Zoé se volvió hacia Palombara y por fin lo miró de frente, sin parpadear. -Lo que necesitáis es su silencio y que se propague la noticia de que ha dado su consentimiento, noticia que no podrá rebatir.
– ¿Y por qué no va a poder rebatirla, si, como vos decís, no va a aceptar?
– Porque está enfermo. Y además es viejo. A lo mejor se muere… -Zoé levantó sus cejas de arco perfecto.
¿De verdad estaba sugiriendo lo que él creía? ¿Y por qué? Era bizantina hasta la médula, y estaba en contra de todo lo que fuera romano.
– Recomendaré a Anastasio -siguió diciendo Zoé-. Tiene la reputación de ser un médico competente y, sin embargo, resueltamente ortodoxo. De hecho, es un buen amigo y un tanto discípulo del obispo Constantino, el más ortodoxo de todos los obispos. Yo misma le proporcionaré una medicina para socorrer al pobre Cirilo.

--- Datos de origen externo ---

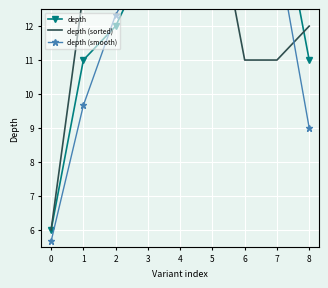

True or false: depth and depth (smooth) cross at least once.

True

Palombara respiró muy despacio.
– Entiendo.
– Seguramente que sí-añadió ella en tono escéptico-. ¿Estáis seguro de que no preferís que sea el obispo Vicenze quien lleve ese documento a Cirilo, después de todo? Se lo puedo sugerir yo, si así lo deseáis.

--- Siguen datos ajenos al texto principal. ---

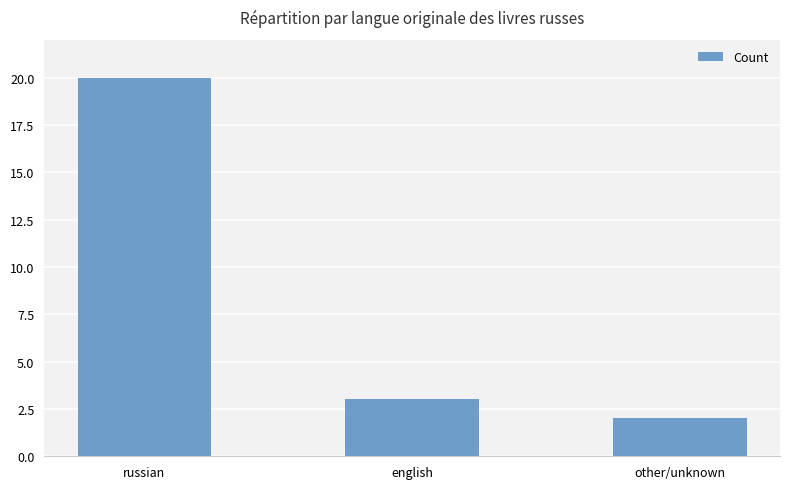

Where does the data first go above 3?

russian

– Puede que sea una buena idea -respondió Palombara lentamente, sintiendo el zumbido de la sangre en los oídos-. Contraería una profunda deuda con vos.
– Sí. -La sonrisa de Zoé se ensanchó-. Una profunda deuda. Pero la paz conviene tanto a vuestros intereses como a los míos, incluso a los de Cirilo Coniates, si disfrutara de salud suficiente para comprenderlo. Hemos de hacer por él lo que él no puede hacer por sí mismo.